Kazantsev, a popular Soviet writer, wrote about the problems of the nuclear age and Tolstoy, about travel to Mars, while Yefremov's The Andromeda Nebula depicted socialist man reaching the stars and in turn, transforming Earth into a modern day Eden. Such writings were immensely popular at the time.

After being dismissed as bourgeois excess during the '60s and '70s, SF rose again in China in the late '70s when access to US and UK SF was allowed. It fell out of favor with the scientific community in the early '80s and remain so until the '90s with the advent of the Internet and the rise in China's economy and technological prowess.

Given its tumultuous history, it's perhaps unsurprising that today's SF writers are wary of extending themselves.

But the future looks promising. The SF World still has a monthly run of 320,000 copies which translates into nearly 3 million readers, making it the world's most successful SF publication (a top ranked US equivalent manages 100,000 copies a month).

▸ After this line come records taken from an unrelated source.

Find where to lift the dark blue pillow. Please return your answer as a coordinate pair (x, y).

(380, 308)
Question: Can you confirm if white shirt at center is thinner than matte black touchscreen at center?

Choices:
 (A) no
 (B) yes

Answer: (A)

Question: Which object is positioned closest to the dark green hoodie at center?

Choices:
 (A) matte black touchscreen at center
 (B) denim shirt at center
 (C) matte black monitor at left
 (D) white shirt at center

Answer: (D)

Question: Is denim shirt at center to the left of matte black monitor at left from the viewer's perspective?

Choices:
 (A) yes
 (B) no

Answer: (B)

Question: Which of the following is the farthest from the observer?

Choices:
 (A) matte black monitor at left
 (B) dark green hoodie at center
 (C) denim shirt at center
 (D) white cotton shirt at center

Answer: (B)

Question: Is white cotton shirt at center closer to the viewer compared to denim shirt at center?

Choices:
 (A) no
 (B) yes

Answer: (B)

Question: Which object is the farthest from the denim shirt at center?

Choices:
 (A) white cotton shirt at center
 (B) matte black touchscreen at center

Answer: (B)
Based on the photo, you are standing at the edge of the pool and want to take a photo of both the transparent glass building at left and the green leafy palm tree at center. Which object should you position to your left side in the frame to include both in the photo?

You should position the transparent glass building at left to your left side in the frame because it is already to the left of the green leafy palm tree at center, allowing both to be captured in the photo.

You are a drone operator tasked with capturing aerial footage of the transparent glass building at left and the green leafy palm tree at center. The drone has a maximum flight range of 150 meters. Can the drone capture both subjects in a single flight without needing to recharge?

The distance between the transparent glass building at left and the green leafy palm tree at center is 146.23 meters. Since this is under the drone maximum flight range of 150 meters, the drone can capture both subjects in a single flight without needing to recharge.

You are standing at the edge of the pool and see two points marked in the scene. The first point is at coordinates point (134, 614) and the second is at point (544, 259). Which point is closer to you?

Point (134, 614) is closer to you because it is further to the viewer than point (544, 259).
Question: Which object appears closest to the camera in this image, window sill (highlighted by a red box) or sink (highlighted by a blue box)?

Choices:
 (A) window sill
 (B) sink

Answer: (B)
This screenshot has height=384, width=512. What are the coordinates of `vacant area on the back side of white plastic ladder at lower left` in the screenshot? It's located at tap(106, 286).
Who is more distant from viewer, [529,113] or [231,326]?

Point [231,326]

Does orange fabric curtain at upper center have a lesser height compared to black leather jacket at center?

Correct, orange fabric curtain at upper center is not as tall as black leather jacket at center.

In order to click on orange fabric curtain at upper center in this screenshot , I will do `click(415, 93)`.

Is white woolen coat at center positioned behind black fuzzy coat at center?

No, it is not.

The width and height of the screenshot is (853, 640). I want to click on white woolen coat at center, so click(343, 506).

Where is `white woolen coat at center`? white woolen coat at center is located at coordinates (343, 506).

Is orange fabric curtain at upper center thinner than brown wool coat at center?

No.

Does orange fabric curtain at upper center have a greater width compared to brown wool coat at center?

And with today's proliferation of hundreds of SF dedicated websites, SF weblogs and a university-educated, Internet- and tech-savvy youth born after the mid-'80s with access to a wide variety of information platforms, SF writers who give full rein to their imaginations will likely find an eager generation ready and waiting for them.

Legendary Star Trek creator Gene Roddenberry once said, "Science fiction is a way of thinking, a way of logic that bypasses a lot of nonsense. It allows people to look directly at important subjects." In China, the golden age of SF may be just beginning.